The dogs are all weighed, measured and examined for correctness of dentition, construction and soundness of nerves, (this involves a gun test and crowd test).
A breed survey book is produced annually which contains the results of all breed surveys within Australia as well as the dogs which passed the `A` &`Z` stamps during the year.
The GSDCA Hip and Elbow Dysplasia Schemes
This scheme involves the X-Raying of the hips and elbows of breeding stock over the age of 12 months. It is required that the dog be anaesthetized at the time of x-ray, and the tattoo in the right ear (or microchip) is checked and noted on the x-ray plate.
The plates are sent to Dr Roger Lavelle in Melbourne or Dr Richardson in Perth and are scored and graded.
`A` stamp scheme – Hips that have a sufficiently low score – a maximum of score 8 per hip (out of a possible 53), with no more than 3 points in any one area, receive an `A` stamp.
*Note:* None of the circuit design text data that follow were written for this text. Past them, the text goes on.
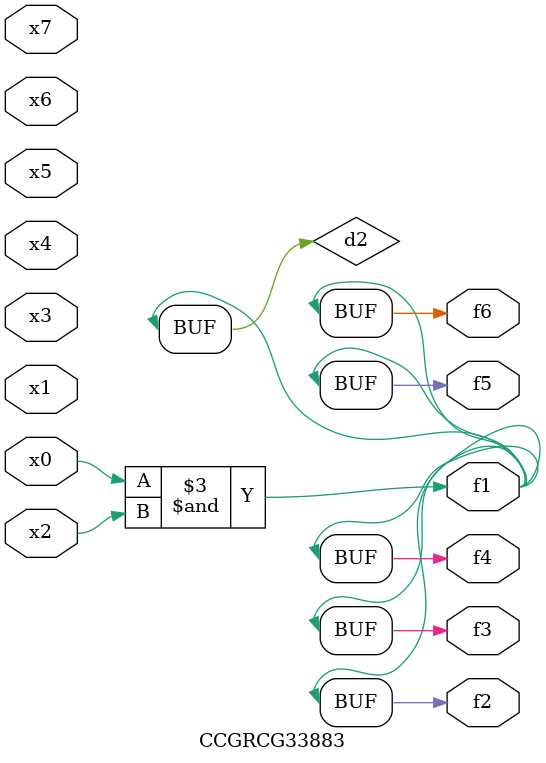
<source format=v>
module CCGRCG33883(
	input x0, x1, x2, x3, x4, x5, x6, x7,
	output f1, f2, f3, f4, f5, f6
);

	wire d1, d2;

	nor (d1, x3, x6);
	and (d2, x0, x2);
	assign f1 = d2;
	assign f2 = d2;
	assign f3 = d2;
	assign f4 = d2;
	assign f5 = d2;
	assign f6 = d2;
endmodule

</source>
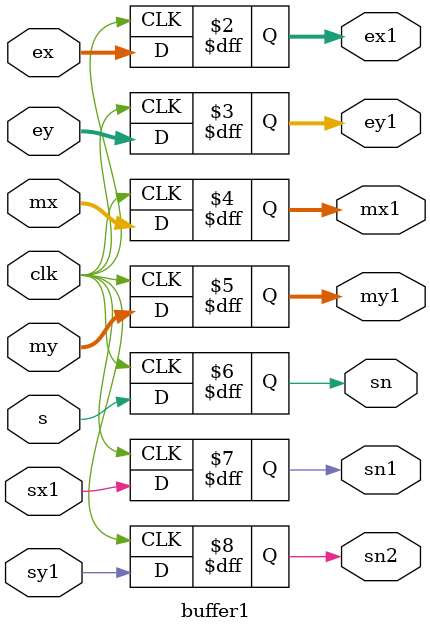
<source format=v>
module buffer1(ex,ey,sx1,sy1,mx,my,s,clk,ex1,ey1,mx1,my1,sn,sn1,sn2);
input [7:0]ex,ey;
input [23:0]mx,my;
input s,clk,sx1,sy1;
output reg [7:0]ex1,ey1;
output reg [23:0]mx1,my1;
output reg sn,sn1,sn2;
always@(posedge clk)
begin
sn1=sx1;
sn2=sy1;
ex1=ex;
ey1=ey;
mx1=mx;
my1=my;
sn=s;
end
endmodule

</source>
The results are all correlated so that statistics on the breed average and that of the major producing sires can be analyzed in an effort to lower the breed hip average and to avoid poor hip producing lines.
`Z` stamp scheme – Elbows are measured for any degree of arthritic change, and are Graded as Normal, Near Normal, Grade 1, Grade 2 or Grade 3. Arthritic changes of greater than or equal to 3 mm of change will fail the scheme. Breeders avoid doubling up on the condition where ever possible.
Statistics are printed on both the hip and elbow results, encouraging breeders to use the lines that are producing the soundest progeny.
The Tattoo Scheme
The Tattoo Scheme is a nation wide scheme where by all the breeders associated with the clubs apply for and receive a unique tattoo symbol for their kennel prefix.
This kennel prefix symbol is recognized Nationally, and consist of 3 letters followed by 3 numbers indicating what number puppy it is bred under that prefix.
The puppies are tattooed at 7-9 weeks of age in the right ear. This tattoo is a positive means of legal identification in the event of loss, theft etc and can be used to find dogs throughout Australia. The tattoo is also used as the positive identification mark for the hip and elbow dysplasia schemes, haemophilia scheme and the breed survey scheme.
Tattooing of puppies is now optional and breeders can choose to positively identify their puppies with a microchip implanted at 6-8 weeks instead. Some breeders both tattoo and microchip their puppies. In NSW, the microchip number of the puppy will be shown on the Dogs NSW Registration papers.
The Haemophilia Scheme
This scheme has virtually eliminated this bleeding disorder within the breed in Australia. The disease causes a failure of blood to clot after an accident or knock. Imported stud dogs, and sons of imported bitches, are tested to prevent any affected new dog or carrier bitch from entering our bloodlines.
Animals that pass the Haemophilia scheme are issued with a Haemophilia Certificate, and this is noted on their Breed Survey.